• [Provided passage]
···

American politics are in a trough.  The Trump administration has passed the one-year mark while midterm elections are still nine months off.  So there’s nothing for Congress and the press to do for the moment other than snipe, complain, and engage in intricate maneuvers on Capitol Hill.  The result is a steady state of boring, low-level hysteria.  Typically, Trump will do, say, or tweet something that rouses liberals to a fury.  They’ll then scream and shout that they can’t stand it anymore before going back to sleep for a day or two until the next outrage occurs.  Tweet, scream, repeat.  It’s a mindless cycle that promises to go absolutely nowhere.

Indeed, Trump sometimes doesn’t have to do anything at all to get the ball rolling.  An example occurred Tuesday when Director of National Intelligence Dan Coats, FBI Christopher Wray, CIA Director Mike Pompeo, and other intelligence heavyweights appeared before the Senate Intelligence Committee to testify about Russian cyber meddling.  Vice Chairman Mark Warner, a Democratic tech magnate from Virginia, led the charge:

“What we’re seeing is a continuous assault by Russia to target and undermine our democratic institutions.  And they’re going to keep coming at us.  Despite all this, the president inconveniently continues to deny the threat posed by Russia.  He didn’t increase sanctions on Russia when he had a chance to do so.  He hasn’t even tweeted a single concern.  This threat I believe demands a whole of government response and that response needs to start with leadership at the top.”

···

• [Material provided]
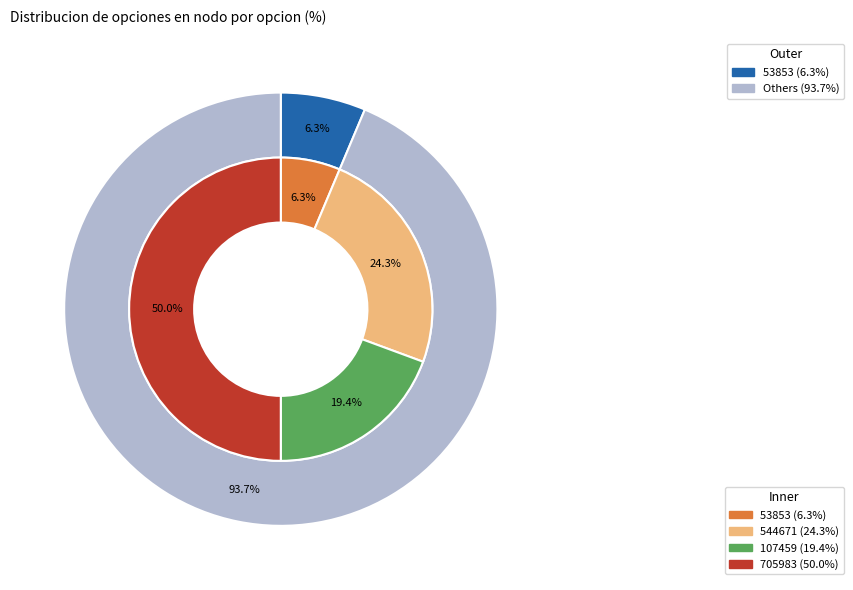

To the nearest percent, what percentage of the pie is 544671?

24%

···

• [Exercise instructions]
(A) Write out the political commentary from "American politics are" to "go absolutely nowhere.".
(B) Condense the paragraph of the political commentary that begins "American politics are in a trough" into a short bulleted list that keeps its main facts.
(C) Proceed with the political commentary from where it stops.
The listing plays no part in this work.

• [List of answers]
(A)
American politics are in a trough.  The Trump administration has passed the one-year mark while midterm elections are still nine months off.  So there’s nothing for Congress and the press to do for the moment other than snipe, complain, and engage in intricate maneuvers on Capitol Hill.  The result is a steady state of boring, low-level hysteria.  Typically, Trump will do, say, or tweet something that rouses liberals to a fury.  They’ll then scream and shout that they can’t stand it anymore before going back to sleep for a day or two until the next outrage occurs.  Tweet, scream, repeat.  It’s a mindless cycle that promises to go absolutely nowhere.

(B)
- American politics are in a trough: the Trump administration is past its first year, and the midterm elections are still nine months away.
- Until then, Congress and the press can only snipe, complain, and maneuver on Capitol Hill, which produces a steady, boring, low-level hysteria.
- The pattern: Trump does, says, or tweets something, and liberals erupt in fury, declare they can't take it anymore, then go quiet for a day or two until the next outrage.
- "Tweet, scream, repeat" is a mindless cycle that is going nowhere.

(C)
Next up was Coats: “Frankly, the United States is under attack….  While Russia, China, Iran, and North Korea pose the greatest cyber threats, other nation states, terrorist organizations, transnational criminal organizations, and ever more technically capable groups and individuals use cyber operations to achieve strategic and malign objectives.  Some of these actors, including Russia, are likely to pursue even more aggressive cyber attacks with the intent of degrading our democratic values and weakening our alliances.  Persistent and disruptive cyber operations will continue against the United States and our European allies using elections as opportunities to undermine democracy, sow discord, and undermine our values.”

And so on for more than two hours.  No evidence was offered, no facts presented, merely faith-based assertions that the Kremlin is “engaged in a coordinated attack to undermine our democracy,” as Warner put it, and that something must therefore be done.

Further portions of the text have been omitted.